Install or invoke this only if you trust the agent to use SSH on the datax development machine. Before use, add a dry-run and explicit approval step, confirm the exact host/account/path scope, make Docker pruning optional, and ensure you can review or cancel any background cleanup run.
VirusTotal
66/66 vendors flagged this skill as clean.
Risk analysis
Artifact-based informational review of SKILL.md, metadata, install specs, static scan signals, and capability signals. ClawScan does not execute the skill or run runtime probes.
If invoked accidentally or if files match the broad patterns unexpectedly, the agent could delete useful logs, temporary files, or Docker images from the development machine.
The skill instructs a sub-agent to run destructive shell commands on a remote development machine, including forced Docker image pruning, without a dry-run, approval gate, backup, or rollback step.
find /mnt/www -name '*.log' -mtime +7 -delete find /mnt/www -name 'tmp_*' -mtime +3 -delete docker image prune -f
Require an explicit confirmation after showing a dry-run count/list, add path and file exclusions, make Docker pruning separately opt-in, and document rollback or backup expectations.
The agent may use whatever SSH identity or local configuration is available, making it unclear which account and permissions will be used to mutate the remote machine.
The skill assumes SSH access to a named development machine and authority to delete files and prune Docker images, while the registry metadata declares no primary credential, required environment variables, or required config paths.
SSH 到 datax 开发机,执行:
Declare the required SSH host, user, credential/config source, and minimum privileges; use a least-privileged cleanup account and require user confirmation before using it.
Users may over-trust the cleanup as safe even though the artifact does not show checks that actually prevent deletion of important matching files.
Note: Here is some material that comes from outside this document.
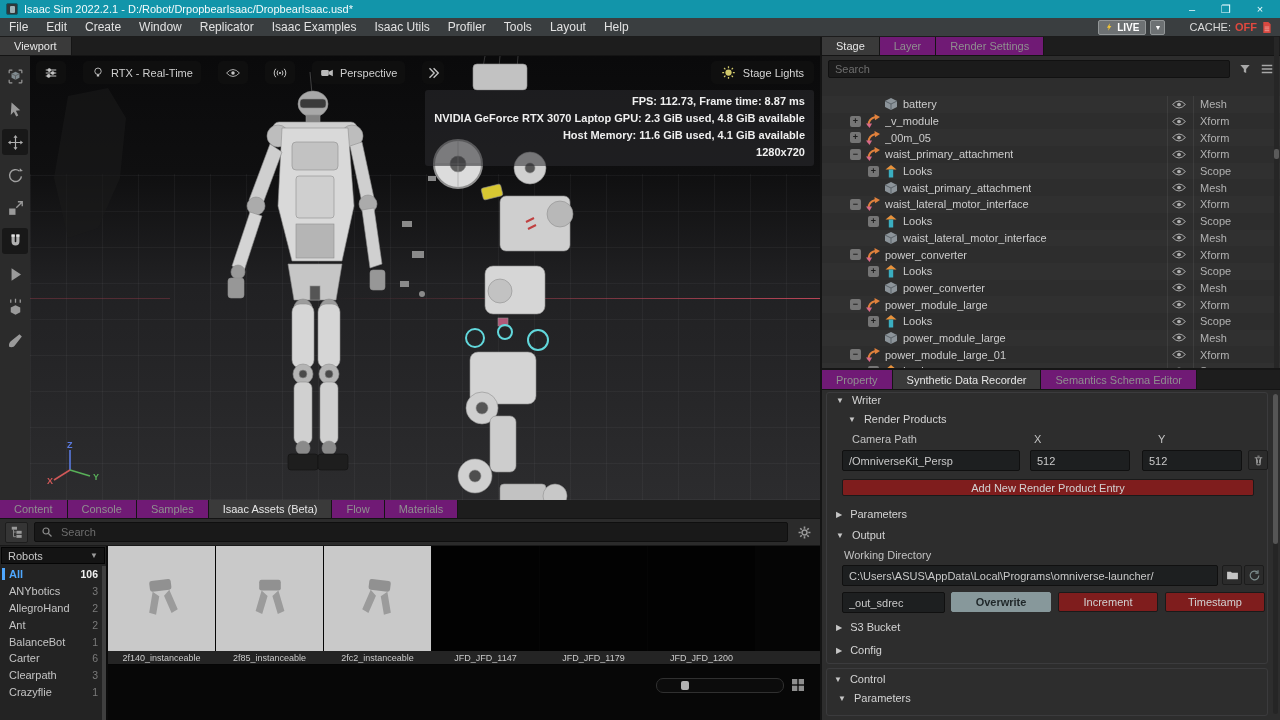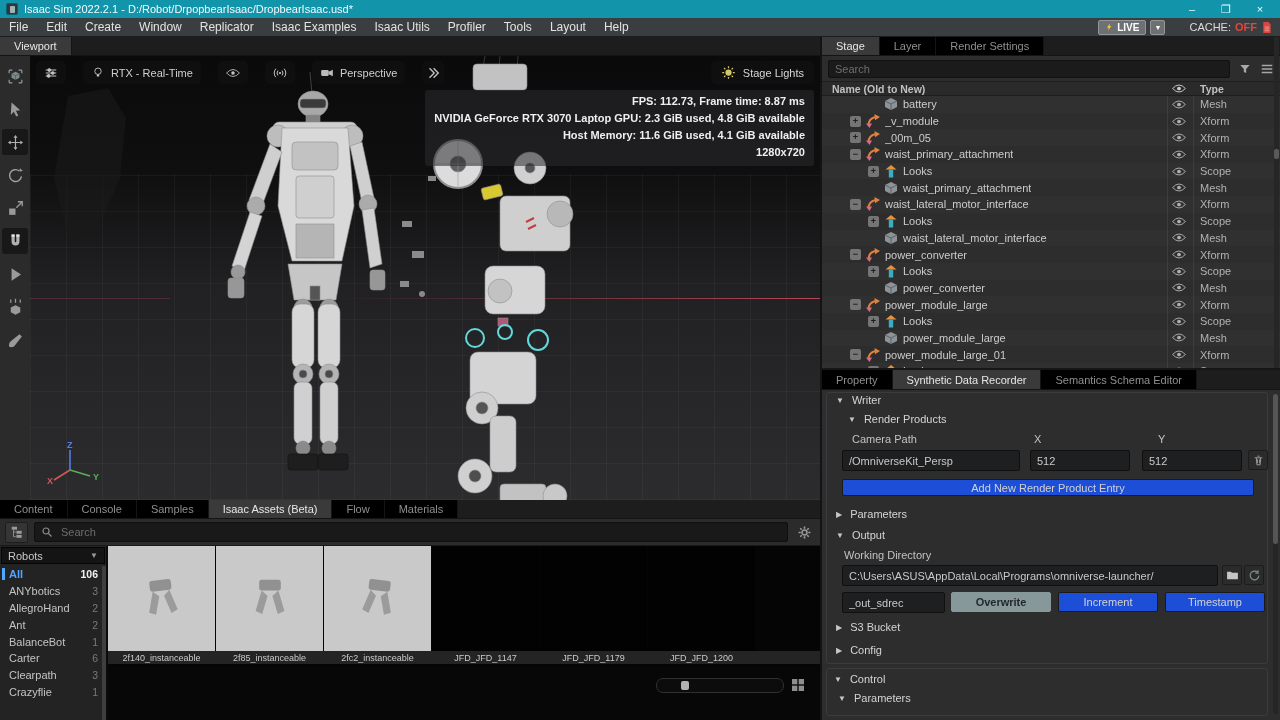"Layer" .tab { background: #000000 -> #701a75 }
The stated safety boundary is stronger than the shown commands: the commands only filter by path, filename pattern, and age, and do not verify whether matching files are business data or otherwise important.
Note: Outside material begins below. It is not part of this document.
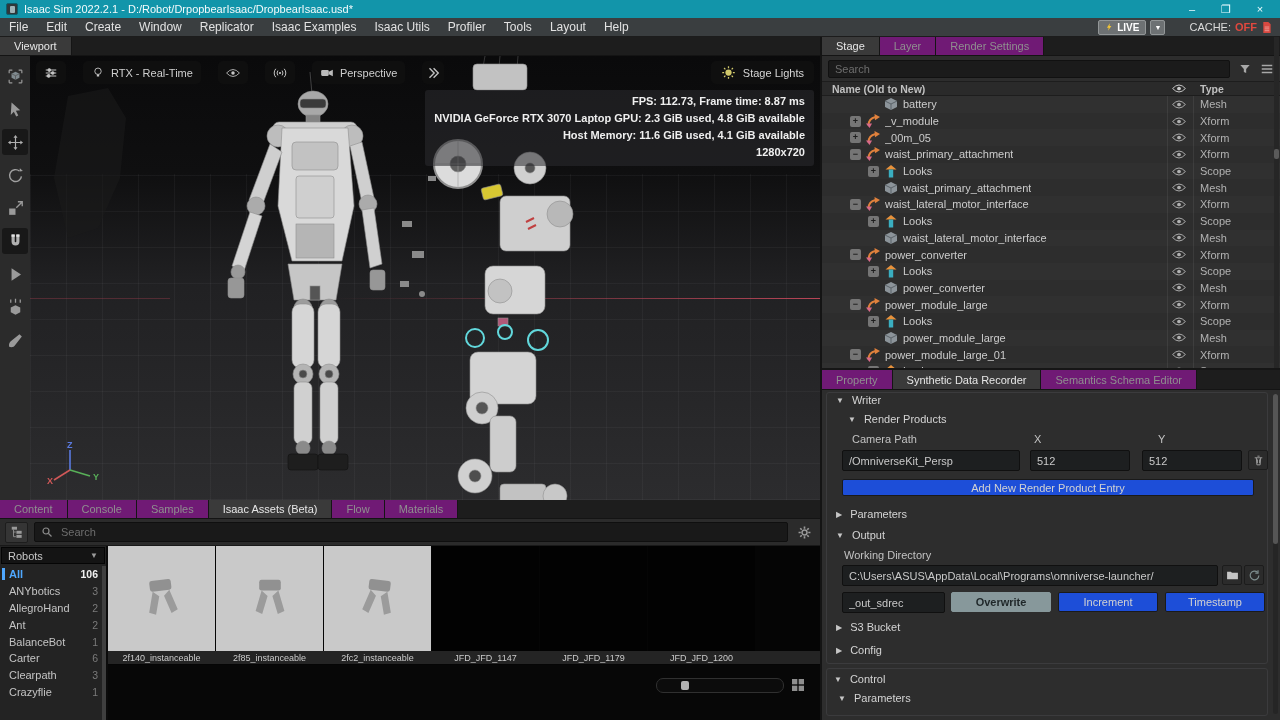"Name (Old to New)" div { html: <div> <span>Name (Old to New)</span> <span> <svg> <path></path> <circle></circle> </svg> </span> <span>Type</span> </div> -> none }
安全边界: - ❌ 不删除业务数据文件 - ❌ 不删除配置文件
Replace broad safety claims with enforceable controls, such as dry-run review, allowlisted directories, denylisted extensions/paths, service-owner approval, and explicit reporting of what will be removed.
Cleanup may continue in the background after the user moves on, increasing the chance that a mistaken invocation is not noticed immediately.
The skill intentionally uses an asynchronous child agent to continue cleanup while the main conversation proceeds. This is disclosed and purpose-aligned, but it matters because the child agent performs destructive operations.
sessions_spawn({
agentId: "agent-ge",
task: "清理开发机日志和临时文件",
mode: "run",
streamTo: "parent",
label: "dev-cleanup"
})Add clear start/stop/cancel behavior, prevent overlapping runs, and require confirmation before the child agent executes deletion commands.
Operational details about the development machine may be kept and reused in later sessions.
The skill stores cleanup results in persistent memory. This appears purpose-aligned, but it creates retained context about host names, disk usage, and cleanup activity.
清理结果记录到 `memory/dev-cleanup-YYYY-MM-DD.md`
Store only minimal non-sensitive summaries, avoid secrets or detailed paths, and provide a way to review or delete the memory entry.